Obecnie Marvel Studios jest w rękach Kevina Feige, który podejmuje wszystkie decyzje współpracując z Disneyem. Choć Feige zawsze był szefem studia, wcześniej wyglądało to inaczej. Musiał odpowiadać przed Isaakiem Perlmutterem z Marvel Entertainment i stworzonym przez niego Marvel Creative Comittee. Była to grupa ludzi, która miała pomagać Marvel Studios i oferować sugestie odnośnie merytorycznych i fabularnych kwestii.   Jak donosi Slashfilm, według książki The Story of Marvel Studios: The Making of the Marvel Cinematic Universe doszło do ogromnego konfliktu pomiędzy Marvel Studios (tutaj Kevin Feige i jego ludzie) a Marvel Creative Committee. Nie jest to też nic nowego, bo według plotek i spekulacji spór pomiędzy Feige a Perlmutterem doprowadził do rozłamu pomiędzy MCU, a serialami Marvel Television (one były we władzy Perlmuttera), które pierwotnie miały być częścią uniwersum, a ostatecznie nie są związane. Cały spór dotyczył końcówki filmu Kapitan Ameryka: Wojna bohaterów. Kevin Feige oraz reżyserzy Bracia Russo chcieli być wierni komiksom i pokazać walkę Zimowego żołnierza i Kapitana Ameryki z Iron Manem. MCC natomiast chcieli, aby na końcu filmu superbohaterowie się pogodzili i razem walczyli z superżołnierzami barona Zemo na Syberii.
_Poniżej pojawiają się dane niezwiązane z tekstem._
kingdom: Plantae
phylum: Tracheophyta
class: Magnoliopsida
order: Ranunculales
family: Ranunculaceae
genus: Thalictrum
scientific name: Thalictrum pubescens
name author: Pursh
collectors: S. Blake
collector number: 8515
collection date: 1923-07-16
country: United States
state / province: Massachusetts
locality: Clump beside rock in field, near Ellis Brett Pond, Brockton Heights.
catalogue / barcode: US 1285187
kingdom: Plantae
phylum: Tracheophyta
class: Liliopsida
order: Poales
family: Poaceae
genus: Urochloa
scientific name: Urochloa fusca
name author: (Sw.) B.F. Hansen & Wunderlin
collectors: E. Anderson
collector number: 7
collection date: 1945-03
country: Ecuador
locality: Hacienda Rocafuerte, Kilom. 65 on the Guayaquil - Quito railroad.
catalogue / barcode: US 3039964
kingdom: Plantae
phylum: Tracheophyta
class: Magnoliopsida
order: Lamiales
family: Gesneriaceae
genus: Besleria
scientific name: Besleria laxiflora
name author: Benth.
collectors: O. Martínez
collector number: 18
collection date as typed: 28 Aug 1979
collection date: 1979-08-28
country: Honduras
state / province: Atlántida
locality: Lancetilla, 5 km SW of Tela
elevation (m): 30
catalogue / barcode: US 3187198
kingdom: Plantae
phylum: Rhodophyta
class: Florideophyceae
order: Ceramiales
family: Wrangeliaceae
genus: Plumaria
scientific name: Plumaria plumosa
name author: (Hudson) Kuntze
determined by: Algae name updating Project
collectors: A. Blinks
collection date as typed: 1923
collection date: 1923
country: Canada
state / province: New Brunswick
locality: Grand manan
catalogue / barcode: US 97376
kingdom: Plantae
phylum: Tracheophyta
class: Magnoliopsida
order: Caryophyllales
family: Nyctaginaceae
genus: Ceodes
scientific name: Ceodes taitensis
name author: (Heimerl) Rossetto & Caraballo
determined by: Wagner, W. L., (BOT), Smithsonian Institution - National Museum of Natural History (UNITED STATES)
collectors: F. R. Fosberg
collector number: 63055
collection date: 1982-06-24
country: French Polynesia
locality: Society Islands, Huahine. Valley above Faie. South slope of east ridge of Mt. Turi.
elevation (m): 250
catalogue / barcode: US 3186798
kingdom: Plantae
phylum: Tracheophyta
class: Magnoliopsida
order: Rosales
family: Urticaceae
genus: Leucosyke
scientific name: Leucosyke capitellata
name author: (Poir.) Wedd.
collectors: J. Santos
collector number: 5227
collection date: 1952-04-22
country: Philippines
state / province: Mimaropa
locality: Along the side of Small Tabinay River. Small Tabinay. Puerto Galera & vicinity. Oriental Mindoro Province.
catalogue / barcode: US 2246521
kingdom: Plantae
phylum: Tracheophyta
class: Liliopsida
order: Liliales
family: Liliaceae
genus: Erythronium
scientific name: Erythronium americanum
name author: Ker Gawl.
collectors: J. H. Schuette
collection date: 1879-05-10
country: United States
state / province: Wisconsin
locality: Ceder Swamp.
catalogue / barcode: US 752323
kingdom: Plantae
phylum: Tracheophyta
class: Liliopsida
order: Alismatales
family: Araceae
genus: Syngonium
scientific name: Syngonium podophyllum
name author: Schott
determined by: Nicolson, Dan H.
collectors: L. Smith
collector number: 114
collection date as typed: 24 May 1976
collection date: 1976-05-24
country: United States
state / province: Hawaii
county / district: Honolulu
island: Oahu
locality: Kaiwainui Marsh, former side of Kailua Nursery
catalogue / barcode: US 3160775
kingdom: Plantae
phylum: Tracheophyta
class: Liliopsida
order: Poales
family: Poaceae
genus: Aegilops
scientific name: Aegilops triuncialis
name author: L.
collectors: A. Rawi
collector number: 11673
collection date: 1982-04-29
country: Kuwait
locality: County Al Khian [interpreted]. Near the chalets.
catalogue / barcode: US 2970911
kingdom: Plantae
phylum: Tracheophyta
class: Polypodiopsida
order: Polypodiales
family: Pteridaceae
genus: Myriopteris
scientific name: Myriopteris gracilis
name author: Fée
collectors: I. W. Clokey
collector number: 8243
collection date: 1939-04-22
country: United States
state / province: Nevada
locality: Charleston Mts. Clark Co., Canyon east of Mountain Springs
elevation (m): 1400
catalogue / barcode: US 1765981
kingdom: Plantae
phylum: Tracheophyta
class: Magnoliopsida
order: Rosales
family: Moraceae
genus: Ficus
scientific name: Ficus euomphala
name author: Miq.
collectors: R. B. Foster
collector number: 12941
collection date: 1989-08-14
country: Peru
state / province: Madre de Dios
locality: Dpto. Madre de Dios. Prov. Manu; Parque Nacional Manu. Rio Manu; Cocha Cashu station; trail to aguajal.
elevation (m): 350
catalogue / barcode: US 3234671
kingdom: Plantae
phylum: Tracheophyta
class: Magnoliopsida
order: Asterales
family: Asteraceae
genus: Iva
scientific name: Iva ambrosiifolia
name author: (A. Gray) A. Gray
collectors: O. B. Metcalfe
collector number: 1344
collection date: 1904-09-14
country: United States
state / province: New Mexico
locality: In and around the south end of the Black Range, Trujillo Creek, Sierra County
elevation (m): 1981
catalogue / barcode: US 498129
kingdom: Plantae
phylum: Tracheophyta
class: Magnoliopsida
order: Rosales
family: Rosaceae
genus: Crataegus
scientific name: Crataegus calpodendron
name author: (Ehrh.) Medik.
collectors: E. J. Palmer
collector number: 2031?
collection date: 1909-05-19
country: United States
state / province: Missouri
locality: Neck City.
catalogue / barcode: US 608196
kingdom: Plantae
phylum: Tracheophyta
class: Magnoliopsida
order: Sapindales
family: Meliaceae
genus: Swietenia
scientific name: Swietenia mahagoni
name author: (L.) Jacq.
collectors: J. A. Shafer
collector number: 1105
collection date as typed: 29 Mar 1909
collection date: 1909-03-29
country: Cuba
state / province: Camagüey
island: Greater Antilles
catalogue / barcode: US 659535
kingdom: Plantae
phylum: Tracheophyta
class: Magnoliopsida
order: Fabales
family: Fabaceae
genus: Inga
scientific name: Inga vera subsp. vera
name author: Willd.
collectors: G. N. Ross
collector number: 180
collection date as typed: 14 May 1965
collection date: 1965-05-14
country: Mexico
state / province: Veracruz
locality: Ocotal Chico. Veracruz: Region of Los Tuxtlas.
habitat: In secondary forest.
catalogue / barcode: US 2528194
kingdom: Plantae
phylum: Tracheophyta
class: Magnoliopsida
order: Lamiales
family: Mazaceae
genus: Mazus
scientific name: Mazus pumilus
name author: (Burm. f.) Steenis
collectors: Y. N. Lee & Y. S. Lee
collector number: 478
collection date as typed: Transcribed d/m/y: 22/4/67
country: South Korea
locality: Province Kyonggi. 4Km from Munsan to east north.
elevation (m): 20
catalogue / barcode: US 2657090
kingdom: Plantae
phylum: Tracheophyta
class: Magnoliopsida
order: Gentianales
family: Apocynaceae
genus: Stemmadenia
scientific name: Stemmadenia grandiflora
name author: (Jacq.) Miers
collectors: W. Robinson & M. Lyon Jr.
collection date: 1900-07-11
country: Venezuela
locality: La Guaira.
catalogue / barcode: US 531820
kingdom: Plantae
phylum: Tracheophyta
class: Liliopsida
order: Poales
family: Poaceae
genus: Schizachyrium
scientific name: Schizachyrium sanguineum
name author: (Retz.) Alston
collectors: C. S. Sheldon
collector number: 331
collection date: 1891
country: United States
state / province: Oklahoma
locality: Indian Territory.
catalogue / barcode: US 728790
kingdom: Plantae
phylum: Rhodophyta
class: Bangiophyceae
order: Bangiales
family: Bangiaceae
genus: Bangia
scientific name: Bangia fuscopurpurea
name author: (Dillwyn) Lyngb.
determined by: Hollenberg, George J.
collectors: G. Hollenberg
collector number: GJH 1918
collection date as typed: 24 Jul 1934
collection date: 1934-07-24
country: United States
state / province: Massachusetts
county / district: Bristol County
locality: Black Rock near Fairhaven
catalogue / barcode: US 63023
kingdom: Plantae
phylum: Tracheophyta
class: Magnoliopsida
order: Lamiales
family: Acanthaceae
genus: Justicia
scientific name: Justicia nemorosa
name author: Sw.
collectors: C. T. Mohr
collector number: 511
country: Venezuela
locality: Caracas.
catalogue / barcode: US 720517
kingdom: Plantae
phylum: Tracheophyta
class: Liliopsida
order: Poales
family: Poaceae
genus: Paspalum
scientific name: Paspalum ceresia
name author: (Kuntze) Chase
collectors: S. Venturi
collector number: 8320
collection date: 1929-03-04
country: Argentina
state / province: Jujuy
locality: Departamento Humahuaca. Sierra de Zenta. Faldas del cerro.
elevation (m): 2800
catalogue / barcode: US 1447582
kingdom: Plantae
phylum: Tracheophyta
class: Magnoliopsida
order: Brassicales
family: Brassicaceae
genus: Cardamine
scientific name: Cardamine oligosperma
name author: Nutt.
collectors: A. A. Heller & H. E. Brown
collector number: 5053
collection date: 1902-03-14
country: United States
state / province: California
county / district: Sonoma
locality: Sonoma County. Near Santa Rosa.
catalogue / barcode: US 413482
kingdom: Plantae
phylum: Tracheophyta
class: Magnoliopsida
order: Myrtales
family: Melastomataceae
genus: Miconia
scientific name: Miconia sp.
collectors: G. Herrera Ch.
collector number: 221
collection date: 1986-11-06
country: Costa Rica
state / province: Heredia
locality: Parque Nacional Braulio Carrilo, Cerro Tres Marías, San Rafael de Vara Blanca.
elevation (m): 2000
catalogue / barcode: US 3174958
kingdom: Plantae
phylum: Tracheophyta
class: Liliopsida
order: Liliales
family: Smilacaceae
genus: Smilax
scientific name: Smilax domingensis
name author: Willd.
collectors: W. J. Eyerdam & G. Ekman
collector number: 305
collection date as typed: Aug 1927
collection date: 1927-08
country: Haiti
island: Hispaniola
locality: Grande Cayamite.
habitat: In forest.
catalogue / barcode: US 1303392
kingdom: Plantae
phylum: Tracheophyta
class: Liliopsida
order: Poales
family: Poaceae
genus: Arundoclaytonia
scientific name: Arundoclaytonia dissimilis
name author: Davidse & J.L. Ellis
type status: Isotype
W książce jest wypowiedź współscenarzysty Stephena McFeely'ego, która potwierdza, że mieli wersję scenariusza, w której tak to wyglądało. Joe Russo tak tłumaczy, dlaczego nie chcieli obrać tej ścieżki.
- Ciągle mówiliśmy: nie ma nic interesującego w takim filmie i nie jesteśmy tutaj, aby zrobić coś właśnie takiego. Nie interesuje nas stworzenie kolejnej, zwyczajnej superbohaterskiej historii. Wojna bohaterów doprowadziła do wojny domowej w Marvelu. Wyznaczenie przez nas granicy okazało się kluczowym momentem dla firmy, która albo cofnie się do utartych zachowań z przeszłości, albo powoli wejdzie na nowe terytorium
Okazuje się, że obie strony sporu nie mogły dojść do porozumienia, więc do gry wkroczył Disney, by rozwiązać problem. Niezawodny Alan Horn miał to rozstrzygnął i stanął po stronie filmowców i Kevina Feige. To właśnie oni stwierdzili, że muszą wówczas zacząć zmieniać konwencję i nią manipulować, bo jeśli będą fanom superbohaterskich historii dawać to samo, w końcu im się to znudzi. Okazało się, że mieli rację, a sceny walki superbohaterów zapadały w pamięć i wywołały wielkie emocje. To właśnie po tej sytuacji Disney wprowadził zmiany i Marvel Creative Committee przestał działać. Wówczas Kevin Feige odpowiadał już tylko przed Alanem Hornem i dzięki temu sukcesy Marvel Studios były coraz większe.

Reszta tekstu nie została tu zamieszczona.